The results presented at the III Fermi symposium in Rome reflected, in particular, what a magnificent instrument the Fermi LAT is for observing active galactic nuclei and pulsars. The 2 source catalogue 2FGL was presented and will soon be released with 1888 sources. Much attention was given to the blazar 3C454.3 which has been monitored since the launch and has undergone a series of very bright outbursts. The multiwavelength analysis by Stefan Larsson revealed a far more complex behaviour than expected in the simple picture we had of AGN jets before the launch of Fermi.

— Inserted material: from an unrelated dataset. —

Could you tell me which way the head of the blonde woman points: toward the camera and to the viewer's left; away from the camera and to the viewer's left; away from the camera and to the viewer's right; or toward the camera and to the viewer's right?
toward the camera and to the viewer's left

The discovery of spectral breaks at GeV energies was nicely interpreted by the former Stockholm astronomer Juri Poutanen and collaborators as a result of gamma-ray absorption via photon-photon pair production on He II Lyman recombination continuum and lines within the broad-line region.
It was also made clear that all models we have for description of the high energy emission around pulsars are, more or less, wrong. Fermi has told us for certain that the emission is from high altitudes in the outer magnetosphere; Fermi has killed the polar cap model and the classical TPC, while the other models are in need of modifications. The soon to be launched PoGOLite experiment will give us important new information on the high energy emission from the Crab pulsar by observing the complementary polarisation of the X and gamma-rays.

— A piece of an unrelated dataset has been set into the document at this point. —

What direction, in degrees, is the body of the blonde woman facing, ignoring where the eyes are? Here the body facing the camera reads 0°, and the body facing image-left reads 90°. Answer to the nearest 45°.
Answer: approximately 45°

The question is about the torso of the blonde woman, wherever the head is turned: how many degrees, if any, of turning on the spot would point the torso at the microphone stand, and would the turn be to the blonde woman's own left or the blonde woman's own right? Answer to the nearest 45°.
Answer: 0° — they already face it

Similarily, the observations of gamma-ray bursts made by Fermi does not fit into any of the frameworks of existing models and we have to re-address the questions that we thought to have been solved. In particular, it is clear that multiple spectral components are present in the spectra and high energy cutoff also exist. Tanja Nymark presented a paper on the behaviour of the photospheric emission component in GRBs, observed by the gamma-ray bursts monitor on Fermi, and argued for the existence of subphotospheric dissipation.
The most important announcement at the conference was probably the VERITAS detection of a pulsed signal from the Crab pulsar at energies larger than 120 GeV at a 6 sigma level. This is the first detection of a pulsar in energies above 100 GeV and shows interestingly that there is now spectral cut off in the high energy spectrum of the Crab nebula. Moreover these observations again show us that the emission must come from a height of at least 10 stellar radii and that the emission at these energies cannot be from curvature radiation.
Finally, Fermi is also noticing that the Sun is waking up!